Find the lines below that include the word "when" and report how many there are, with no other text.

[RECORDS FOR THE TASK — start]

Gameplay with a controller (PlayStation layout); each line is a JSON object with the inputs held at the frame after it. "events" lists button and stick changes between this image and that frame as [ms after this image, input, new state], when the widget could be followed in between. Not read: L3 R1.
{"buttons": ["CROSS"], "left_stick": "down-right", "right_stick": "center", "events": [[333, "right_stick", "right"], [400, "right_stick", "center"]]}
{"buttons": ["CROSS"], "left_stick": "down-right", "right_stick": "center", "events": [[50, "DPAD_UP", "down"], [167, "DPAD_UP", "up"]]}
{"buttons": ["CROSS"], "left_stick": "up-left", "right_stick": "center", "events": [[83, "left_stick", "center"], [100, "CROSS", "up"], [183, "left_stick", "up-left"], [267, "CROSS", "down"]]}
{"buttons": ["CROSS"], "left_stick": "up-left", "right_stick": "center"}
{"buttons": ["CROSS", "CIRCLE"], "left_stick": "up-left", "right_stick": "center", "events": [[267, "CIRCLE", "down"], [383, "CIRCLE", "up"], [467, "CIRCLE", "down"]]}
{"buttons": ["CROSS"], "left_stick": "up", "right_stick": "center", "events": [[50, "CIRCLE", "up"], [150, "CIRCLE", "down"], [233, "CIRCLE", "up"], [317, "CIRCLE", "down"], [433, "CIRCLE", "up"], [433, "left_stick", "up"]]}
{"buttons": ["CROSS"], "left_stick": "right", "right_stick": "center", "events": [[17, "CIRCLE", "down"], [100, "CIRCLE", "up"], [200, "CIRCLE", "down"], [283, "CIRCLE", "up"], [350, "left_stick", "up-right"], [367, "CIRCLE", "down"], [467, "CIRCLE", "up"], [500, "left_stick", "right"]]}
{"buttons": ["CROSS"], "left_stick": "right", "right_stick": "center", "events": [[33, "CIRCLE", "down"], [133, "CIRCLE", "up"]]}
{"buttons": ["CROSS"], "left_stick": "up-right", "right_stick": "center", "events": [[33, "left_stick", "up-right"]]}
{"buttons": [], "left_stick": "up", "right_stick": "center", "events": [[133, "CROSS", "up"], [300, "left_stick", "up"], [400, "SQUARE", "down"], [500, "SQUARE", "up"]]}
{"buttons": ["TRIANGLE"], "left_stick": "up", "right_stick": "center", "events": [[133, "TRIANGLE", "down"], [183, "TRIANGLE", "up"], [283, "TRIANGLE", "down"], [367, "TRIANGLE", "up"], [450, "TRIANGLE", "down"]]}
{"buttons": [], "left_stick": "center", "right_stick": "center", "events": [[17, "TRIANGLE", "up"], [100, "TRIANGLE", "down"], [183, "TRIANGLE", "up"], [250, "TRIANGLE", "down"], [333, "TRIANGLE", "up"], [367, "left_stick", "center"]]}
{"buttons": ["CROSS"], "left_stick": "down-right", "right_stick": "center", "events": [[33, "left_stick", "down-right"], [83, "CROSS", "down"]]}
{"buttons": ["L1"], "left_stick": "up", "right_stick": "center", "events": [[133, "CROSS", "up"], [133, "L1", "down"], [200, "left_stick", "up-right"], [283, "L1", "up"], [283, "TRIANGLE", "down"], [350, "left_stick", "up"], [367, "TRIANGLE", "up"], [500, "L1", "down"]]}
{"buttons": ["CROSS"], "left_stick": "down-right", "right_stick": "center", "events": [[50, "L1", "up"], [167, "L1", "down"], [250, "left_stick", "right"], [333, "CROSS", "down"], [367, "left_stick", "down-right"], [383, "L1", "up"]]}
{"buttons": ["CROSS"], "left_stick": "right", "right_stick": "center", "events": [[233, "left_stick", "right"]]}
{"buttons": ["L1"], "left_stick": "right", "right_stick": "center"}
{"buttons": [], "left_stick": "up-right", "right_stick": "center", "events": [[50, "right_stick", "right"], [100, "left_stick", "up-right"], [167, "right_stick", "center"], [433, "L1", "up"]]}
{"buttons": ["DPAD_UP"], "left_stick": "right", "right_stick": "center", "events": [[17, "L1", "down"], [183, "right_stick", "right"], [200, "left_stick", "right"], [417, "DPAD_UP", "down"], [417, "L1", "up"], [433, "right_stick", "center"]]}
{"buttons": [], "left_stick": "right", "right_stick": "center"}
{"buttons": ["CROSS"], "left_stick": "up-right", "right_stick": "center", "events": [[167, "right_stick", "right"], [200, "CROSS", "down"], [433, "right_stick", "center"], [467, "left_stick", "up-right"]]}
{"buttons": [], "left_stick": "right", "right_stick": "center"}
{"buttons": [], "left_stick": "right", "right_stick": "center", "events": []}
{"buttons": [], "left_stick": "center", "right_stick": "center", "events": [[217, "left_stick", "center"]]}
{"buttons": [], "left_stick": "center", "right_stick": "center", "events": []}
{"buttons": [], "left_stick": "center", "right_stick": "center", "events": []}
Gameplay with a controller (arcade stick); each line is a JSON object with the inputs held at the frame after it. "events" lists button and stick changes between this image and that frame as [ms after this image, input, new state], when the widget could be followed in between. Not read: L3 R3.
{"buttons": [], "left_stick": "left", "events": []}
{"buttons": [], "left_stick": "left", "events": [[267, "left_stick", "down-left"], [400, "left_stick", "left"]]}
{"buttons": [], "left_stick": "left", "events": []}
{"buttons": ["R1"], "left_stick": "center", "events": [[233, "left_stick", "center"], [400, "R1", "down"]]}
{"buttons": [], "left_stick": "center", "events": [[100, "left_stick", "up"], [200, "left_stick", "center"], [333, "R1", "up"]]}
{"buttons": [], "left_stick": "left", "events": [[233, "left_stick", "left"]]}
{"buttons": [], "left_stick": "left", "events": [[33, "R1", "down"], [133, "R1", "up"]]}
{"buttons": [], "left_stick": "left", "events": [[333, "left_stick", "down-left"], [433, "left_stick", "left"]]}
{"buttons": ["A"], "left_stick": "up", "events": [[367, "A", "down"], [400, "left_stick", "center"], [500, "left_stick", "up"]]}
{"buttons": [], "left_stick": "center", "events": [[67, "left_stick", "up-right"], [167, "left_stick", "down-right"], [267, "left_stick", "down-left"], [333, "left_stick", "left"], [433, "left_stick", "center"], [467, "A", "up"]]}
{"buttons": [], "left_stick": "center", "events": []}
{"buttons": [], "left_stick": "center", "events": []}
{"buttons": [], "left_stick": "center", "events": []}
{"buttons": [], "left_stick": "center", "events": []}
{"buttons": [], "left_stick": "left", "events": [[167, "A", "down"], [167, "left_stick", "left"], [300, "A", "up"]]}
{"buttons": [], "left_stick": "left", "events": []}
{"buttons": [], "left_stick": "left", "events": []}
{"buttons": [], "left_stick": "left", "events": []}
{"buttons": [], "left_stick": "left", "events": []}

[RECORDS FOR THE TASK — finish]

COMPLETED TASK:
2